Skip to main content

0054: Service-Defined Role and Attribute Management

Date: 2025-12-03

Status: Proposed

Context

A central IAM service owns the "source of truth" for what roles and attributes exist. However, individual downstream services (e.g., erp-service) own the business logic and know what roles and attributes they require to function. This creates a significant synchronization problem and operational friction.

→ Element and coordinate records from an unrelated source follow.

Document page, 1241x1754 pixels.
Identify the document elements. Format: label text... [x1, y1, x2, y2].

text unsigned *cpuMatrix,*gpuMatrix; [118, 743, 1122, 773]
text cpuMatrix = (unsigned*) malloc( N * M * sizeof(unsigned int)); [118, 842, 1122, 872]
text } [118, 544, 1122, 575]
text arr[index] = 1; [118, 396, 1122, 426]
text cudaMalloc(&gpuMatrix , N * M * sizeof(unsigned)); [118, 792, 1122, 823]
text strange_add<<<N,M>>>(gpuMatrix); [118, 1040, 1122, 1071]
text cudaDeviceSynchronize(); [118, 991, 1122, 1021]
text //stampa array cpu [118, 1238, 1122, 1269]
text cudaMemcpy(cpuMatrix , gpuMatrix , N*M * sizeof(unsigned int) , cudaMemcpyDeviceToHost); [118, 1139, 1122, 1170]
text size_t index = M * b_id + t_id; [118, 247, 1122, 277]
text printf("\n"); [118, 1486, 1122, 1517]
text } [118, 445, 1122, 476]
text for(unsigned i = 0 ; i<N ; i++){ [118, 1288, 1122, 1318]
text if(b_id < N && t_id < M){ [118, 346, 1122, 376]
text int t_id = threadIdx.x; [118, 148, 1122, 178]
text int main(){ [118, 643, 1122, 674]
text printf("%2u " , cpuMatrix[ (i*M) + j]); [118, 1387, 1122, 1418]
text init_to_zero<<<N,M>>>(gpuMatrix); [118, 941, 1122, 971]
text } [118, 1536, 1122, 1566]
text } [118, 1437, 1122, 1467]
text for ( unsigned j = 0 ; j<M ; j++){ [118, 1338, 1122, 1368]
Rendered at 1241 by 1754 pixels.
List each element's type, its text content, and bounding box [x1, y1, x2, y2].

Currently, there is no automated process for a service to declare its authorization needs to the iam-service. This would require manual coordination, complex migration scripts, or direct database manipulation by a Super Admin, all of which are slow, error-prone, and do not scale. We need a developer-friendly, automated way to manage the lifecycle of service-specific roles and attributes.

Decision

We will adopt a declarative, "GitOps-style" approach for managing service-defined roles and attributes, centered around a Service Manifest file. This will be combined with Lazy Initialization and Lazy Sync patterns to manage the lifecycle of these resources within tenants.

  1. The citadel.manifest.yaml File:

    • Each service that defines its own roles or attributes will include a citadel.manifest.yaml file in its source code repository.
    • This manifest declaratively lists the roles and attributes the service requires, including descriptions and validation rules.
    # Example: /apps/erp-service/citadel.manifest.yaml
    roles:
    - name: erp_manager
    description: "Can manage ERP settings."
    attributes:
    - key: cost_center
    type: string
    description: "The cost center for ERP reporting."
  2. CI/CD Sync Process:

    • On deployment, the service's CI/CD pipeline will make an S2S call to a new iam-service endpoint (e.g., POST /s2s/system/sync) with the manifest content.
    • The iam-service will idempotently create or update its internal "System Role Templates" and global attribute schemas based on the manifest. These templates will be versioned.
  3. Lazy Initialization for Tenants:

    • When a new tenant is created, no service-specific roles are created for them.
    • The first time an admin from that tenant needs to manage roles for a specific service (e.g., erp-service), the iam-service will detect this.
    • It will then create the actual, tenant-scoped roles (erp_manager) for that tenant just-in-time, based on the latest version of the System Role Template.
  4. Lazy Sync for Updates:

    • If a service updates its manifest (e.g., adds a permission to the erp_manager role), the System Role Template in iam-service is updated and its version is incremented.
    • Existing tenant roles are now "stale".
    • The next time an admin from an affected tenant interacts with their roles, the iam-service will detect the version mismatch.
    • It will perform a just-in-time migration, applying the template changes to the tenant's specific role and updating its synced version number.

Consequences

Positive

  • Developer-Friendly: Developers can manage their service's authorization needs in a simple YAML file co-located with their code. The process is transparent and requires no manual intervention.
  • Automated & Scalable: The sync process is fully automated via CI/CD. The "lazy" patterns ensure that the system scales well, as roles are only created and updated for active tenants when needed.
  • Clear Ownership: The service that needs the role is the one that defines it, following the "you build it, you run it" philosophy.
  • Resilient: The "Lazy Sync" approach distributes the load of updates over time and minimizes the blast radius of any potential sync failure.

Negative

  • Increased iam-service Complexity: The iam-service must now manage template versioning, and the logic for "Lazy Init" and "Lazy Sync" adds complexity to its role management features.
  • Potential for Stale Roles: Roles for inactive tenants will remain stale until they are next accessed. This is an acceptable trade-off, as it avoids unnecessary background jobs and the roles are guaranteed to be up-to-date when they are actively used.

Future Considerations: Integration with an External Policy Service

This ADR is designed to be forward-compatible with the potential introduction of a dedicated, external policy-service (e.g., one built on Open Policy Agent). In such a scenario, the iam-service would evolve its role:

  • The iam-service would no longer store the "System Role Templates" itself. Instead, the CI/CD sync process would populate the external policy-service.
  • The iam-service's "Lazy Sync" logic would remain, but instead of querying its own database for templates, it would make an API call to the policy-service to fetch the latest role and attribute definitions.

This maintains a clean separation of concerns: the policy-service would own the definitions, while the iam-service would continue to own the assignments and their lifecycle.

This ADR establishes a clear, automated, and scalable pattern for managing the lifecycle of roles and attributes in a distributed system, significantly improving the developer experience.